Everything in the data below is left aside except the lines from the one containing "applied for Kerala" through the one containing "Our Statement of Intent"; repeat those exactly.

# # # # # # #

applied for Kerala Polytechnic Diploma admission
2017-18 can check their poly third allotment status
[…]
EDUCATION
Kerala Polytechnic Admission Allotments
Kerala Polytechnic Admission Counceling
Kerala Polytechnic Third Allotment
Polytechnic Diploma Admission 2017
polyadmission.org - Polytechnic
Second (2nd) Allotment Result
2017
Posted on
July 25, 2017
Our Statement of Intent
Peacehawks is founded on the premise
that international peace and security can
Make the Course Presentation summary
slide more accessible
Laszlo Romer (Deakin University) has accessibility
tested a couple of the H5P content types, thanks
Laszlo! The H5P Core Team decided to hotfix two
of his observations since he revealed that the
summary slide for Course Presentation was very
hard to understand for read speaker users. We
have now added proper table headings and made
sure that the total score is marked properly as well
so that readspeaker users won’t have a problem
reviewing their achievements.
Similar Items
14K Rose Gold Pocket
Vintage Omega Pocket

# # # # # # #

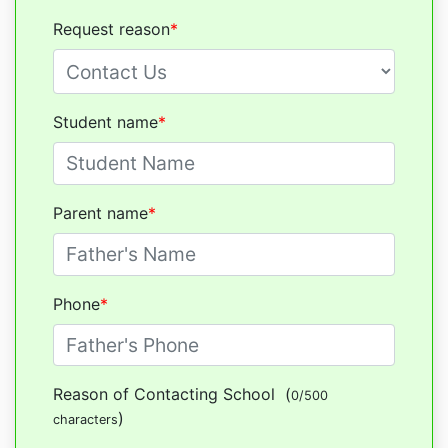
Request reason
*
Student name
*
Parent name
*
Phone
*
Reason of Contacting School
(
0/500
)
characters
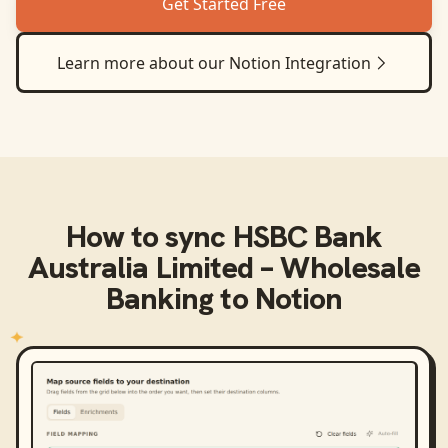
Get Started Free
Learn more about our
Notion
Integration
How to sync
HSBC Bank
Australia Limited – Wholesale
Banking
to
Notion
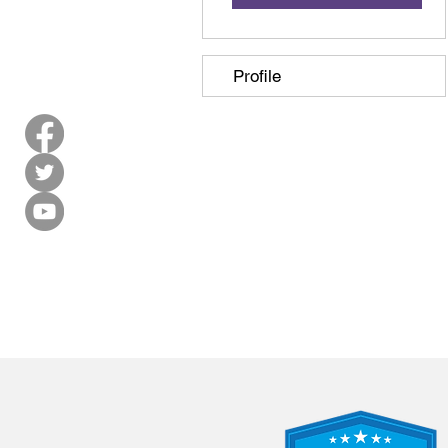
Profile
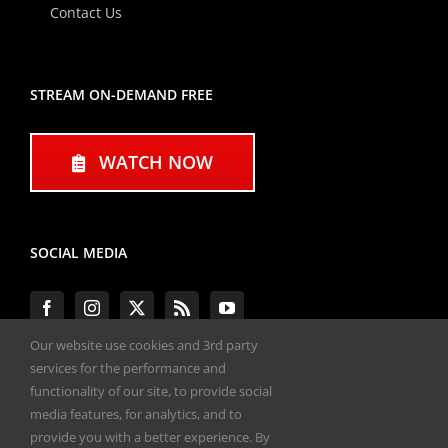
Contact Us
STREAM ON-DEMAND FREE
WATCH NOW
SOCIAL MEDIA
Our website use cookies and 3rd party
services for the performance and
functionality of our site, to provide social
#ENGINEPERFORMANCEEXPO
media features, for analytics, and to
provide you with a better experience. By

# # # # # # #

Problem solution:
applied for Kerala Polytechnic Diploma admission
2017-18 can check their poly third allotment status
[…]
EDUCATION
Kerala Polytechnic Admission Allotments
Kerala Polytechnic Admission Counceling
Kerala Polytechnic Third Allotment
Polytechnic Diploma Admission 2017
polyadmission.org - Polytechnic
Second (2nd) Allotment Result
2017
Posted on
July 25, 2017
Our Statement of Intent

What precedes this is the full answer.